Harmony and proportion were major guiding principle for medieval and Renaissance aesthetics. In the case of the alchemy suggested by the Khunrath engraving (mentioned in the above post) it seems that the suggestion is that alchemical work relates to harmony: presumably the proportions of materials and astrological timings of operations should be harmonically concordant (and by extension harmonious in sound). There is the tantalising notion that, by harmonising their preparations and processes and sounding them out, alchemists could have been the earliest practitioners of a form of data sonification!

However, any surviving examples of the application of musical principles to alchemical preparations are – as yet – unknown to me. There is the use of numerology and cabala in an alchemical context in works such as the Aesch Mezaraph and the previously mentioned Voarchadumia, and there are of course musical works such as Atalanta Fugiens and the aforementioned En Pulcher Lapis. However, the trace of such musical-alchemical thought not only in Khunrath, but in – for example – Dee’s letter to Maximillian II indicates it cannot have but underpinned the philosophical approach to the Great Work undertaken by many alchemists of the late 16th and early 17th centuries.

This suggests to me that part of the practice of the alchemist is the ‘rationalising’ of matter though the application of musical (or mathematical) concepts like harmony and proportion to the physical work. By employing harmony a superior (celestial or rational) nature could be brought to bear on inferior matter, perhaps imparting something of the likeness of the living, turning heavens (by the analogy of micro- and macrocosm associated with the rational part of man) to make it fruitful. Part of the interwoven chain of being here elucidated by Marsilio Ficino:

Therefore he (God) laid the inferior things beneath the superior, as an egg to be hatched under a hen, or as a woman to be made fruitful by a man. Into which he from the beginning inserted certain seminal reasons, that they might, taking their opportunities, multiply themselves, as I may say, with a perpetual fertility and offspring. But God wrought out his compacted being of the world by certain harmony and musical proportion allied to one another, that which are in the superior world are in the inferior also, but in a terrestrial manner: that which likeness are in the inferiors, may also be seen in the superiors, in a celestial manner indeed, and according to the cause.
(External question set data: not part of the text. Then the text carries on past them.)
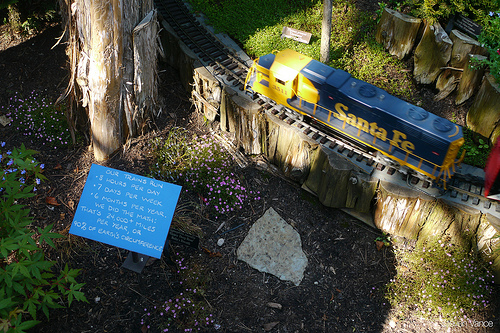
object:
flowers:
[138, 287, 215, 329]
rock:
[235, 200, 305, 286]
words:
[96, 218, 109, 226]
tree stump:
[50, 0, 169, 164]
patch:
[382, 225, 497, 323]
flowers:
[382, 232, 497, 304]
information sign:
[283, 28, 312, 45]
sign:
[71, 161, 183, 261]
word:
[106, 169, 120, 177]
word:
[124, 174, 147, 185]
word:
[149, 180, 163, 188]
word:
[104, 187, 121, 195]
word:
[141, 197, 162, 207]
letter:
[335, 102, 348, 120]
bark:
[377, 8, 422, 59]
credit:
[432, 320, 492, 329]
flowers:
[182, 140, 260, 217]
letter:
[329, 102, 418, 155]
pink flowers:
[1, 87, 76, 151]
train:
[244, 49, 463, 192]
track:
[162, 0, 498, 216]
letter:
[390, 130, 407, 149]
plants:
[4, 149, 96, 331]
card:
[453, 12, 482, 42]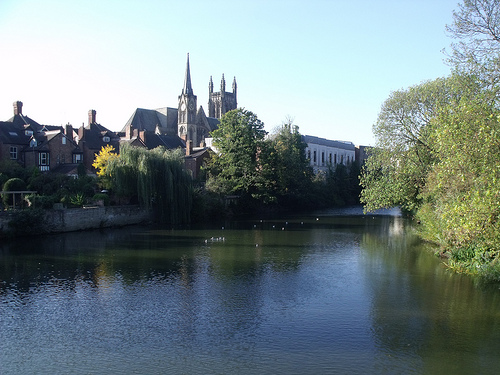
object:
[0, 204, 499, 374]
there is a lake.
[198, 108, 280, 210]
there are trees.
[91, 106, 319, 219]
trees are in group.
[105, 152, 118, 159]
leaves are yellow.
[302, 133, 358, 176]
there is a building.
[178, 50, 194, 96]
steeple is grey.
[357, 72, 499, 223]
there is green tree.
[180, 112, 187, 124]
tower has stripes.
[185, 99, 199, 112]
clock is on tower.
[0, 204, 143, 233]
there is a wall.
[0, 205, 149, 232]
there is a riverbank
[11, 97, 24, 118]
there is a chimney.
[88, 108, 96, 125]
chimney is on roof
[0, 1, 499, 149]
sky is clear.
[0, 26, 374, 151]
sky has clouds.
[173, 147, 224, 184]
there are buildings.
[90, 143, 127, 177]
trees are in front.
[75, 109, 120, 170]
there are homes.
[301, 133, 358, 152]
roof is grey.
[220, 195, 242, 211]
there is a bridge.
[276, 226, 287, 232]
there are birds.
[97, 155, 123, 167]
tree has branch.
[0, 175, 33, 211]
bush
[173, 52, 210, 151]
building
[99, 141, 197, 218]
tree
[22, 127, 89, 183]
house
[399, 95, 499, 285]
trees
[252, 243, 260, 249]
birds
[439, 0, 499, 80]
tree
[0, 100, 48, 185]
home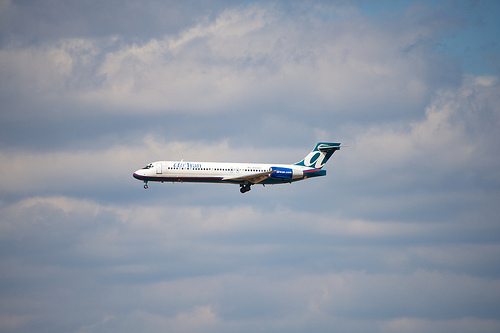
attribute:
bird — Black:
[58, 262, 80, 276]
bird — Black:
[410, 302, 445, 314]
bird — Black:
[384, 279, 441, 288]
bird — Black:
[396, 315, 468, 321]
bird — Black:
[361, 307, 427, 312]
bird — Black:
[388, 306, 438, 319]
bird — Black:
[370, 311, 433, 321]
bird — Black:
[439, 275, 469, 287]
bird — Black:
[383, 296, 426, 304]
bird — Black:
[343, 278, 413, 288]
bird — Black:
[326, 306, 406, 322]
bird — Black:
[349, 313, 408, 319]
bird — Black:
[415, 303, 473, 311]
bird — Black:
[395, 298, 445, 311]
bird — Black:
[377, 304, 412, 310]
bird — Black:
[366, 316, 420, 323]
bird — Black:
[385, 318, 430, 323]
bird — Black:
[338, 302, 392, 306]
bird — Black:
[327, 288, 401, 300]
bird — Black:
[367, 308, 427, 321]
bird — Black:
[336, 288, 387, 301]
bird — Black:
[361, 316, 440, 329]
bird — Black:
[323, 269, 401, 319]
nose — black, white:
[128, 165, 148, 183]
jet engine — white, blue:
[126, 134, 347, 199]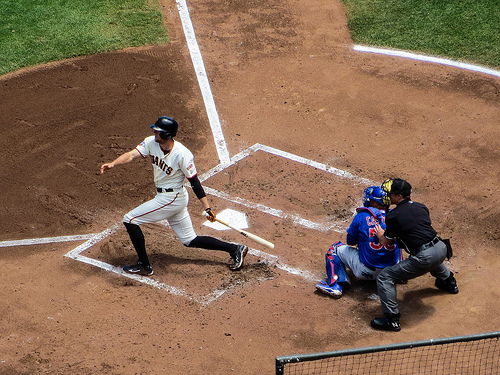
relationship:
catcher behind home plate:
[322, 181, 397, 294] [207, 209, 251, 232]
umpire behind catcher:
[378, 180, 463, 322] [322, 181, 397, 294]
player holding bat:
[96, 117, 249, 275] [205, 209, 283, 253]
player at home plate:
[96, 117, 249, 275] [207, 209, 251, 232]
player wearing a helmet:
[96, 117, 249, 275] [149, 117, 181, 139]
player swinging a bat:
[96, 117, 249, 275] [205, 209, 283, 253]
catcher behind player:
[322, 181, 397, 294] [96, 117, 249, 275]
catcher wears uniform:
[322, 181, 397, 294] [327, 211, 398, 274]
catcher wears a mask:
[322, 181, 397, 294] [358, 186, 371, 207]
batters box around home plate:
[195, 145, 380, 238] [207, 209, 251, 232]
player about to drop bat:
[96, 117, 249, 275] [205, 209, 283, 253]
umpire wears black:
[378, 180, 463, 322] [399, 206, 426, 234]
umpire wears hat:
[378, 180, 463, 322] [383, 178, 412, 197]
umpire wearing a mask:
[378, 180, 463, 322] [379, 180, 391, 210]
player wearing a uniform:
[96, 117, 249, 275] [132, 138, 199, 240]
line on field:
[171, 3, 234, 152] [4, 2, 498, 327]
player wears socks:
[96, 117, 249, 275] [126, 222, 159, 270]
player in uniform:
[96, 117, 249, 275] [132, 138, 199, 240]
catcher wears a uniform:
[322, 181, 397, 294] [327, 211, 398, 274]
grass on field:
[1, 2, 165, 56] [4, 2, 498, 327]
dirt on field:
[227, 21, 383, 135] [4, 2, 498, 327]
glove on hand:
[203, 203, 216, 225] [100, 159, 113, 172]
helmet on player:
[149, 117, 181, 139] [96, 117, 249, 275]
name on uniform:
[150, 153, 181, 177] [132, 138, 199, 240]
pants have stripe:
[132, 190, 192, 238] [134, 194, 181, 228]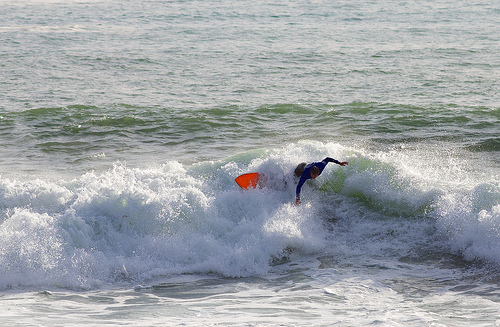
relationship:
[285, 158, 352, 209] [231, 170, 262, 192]
person riding surfboard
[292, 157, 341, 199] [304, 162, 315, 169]
wetsuit has logo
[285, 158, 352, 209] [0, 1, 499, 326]
person in ocean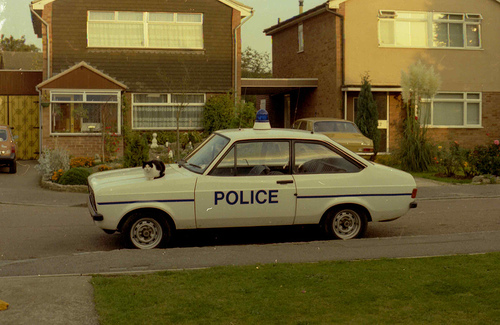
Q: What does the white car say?
A: Police.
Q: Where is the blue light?
A: On car roof.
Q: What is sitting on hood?
A: Cat.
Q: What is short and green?
A: Grass.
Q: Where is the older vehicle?
A: Parked on street.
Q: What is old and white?
A: Police car.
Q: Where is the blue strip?
A: On car.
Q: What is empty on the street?
A: Police car.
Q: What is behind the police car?
A: Houses.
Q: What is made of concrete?
A: Sidewlak.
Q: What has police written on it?
A: Car.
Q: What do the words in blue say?
A: Police.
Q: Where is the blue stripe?
A: On the car.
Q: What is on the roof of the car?
A: Blue blight.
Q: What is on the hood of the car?
A: A cat.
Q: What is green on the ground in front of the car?
A: Grass.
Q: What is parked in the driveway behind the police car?
A: A car.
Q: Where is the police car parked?
A: The street.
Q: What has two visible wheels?
A: The police car.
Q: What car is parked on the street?
A: A white car.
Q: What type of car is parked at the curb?
A: A police car.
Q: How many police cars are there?
A: One.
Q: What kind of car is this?
A: A police car.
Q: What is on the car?
A: A cat.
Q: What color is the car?
A: White.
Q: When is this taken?
A: During the day.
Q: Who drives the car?
A: Cops.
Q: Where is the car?
A: Parked on the road.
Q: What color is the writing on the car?
A: Black.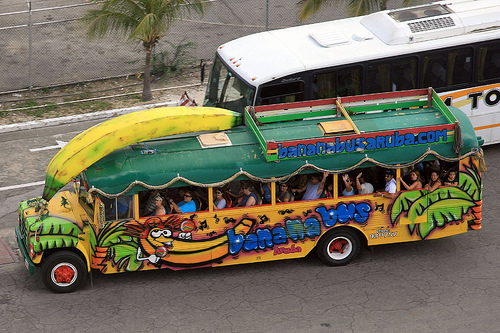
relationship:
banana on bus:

The associations of music with the heavens goes back at least as far as the notion of the music of the spheres, associated with Pythagoras via Plato. Closer to the period in question Ficino – alleged author of the above quoted alchemical text – used music and song in his form of celestial magic. Once more, music is a bridge between the celestial and earthly spheres. It’s apparent from the Khunrath engraving that the use of music is not just an analogy for the astrological conditions of alchemy (itself called astronomia inferior), but also effects the soul of the alchemist (hence the Ficinian quote relating to music relieving melancholic humours). The matter, the heavens, and God are all intimately connected with the alchemist, his body, mind and soul.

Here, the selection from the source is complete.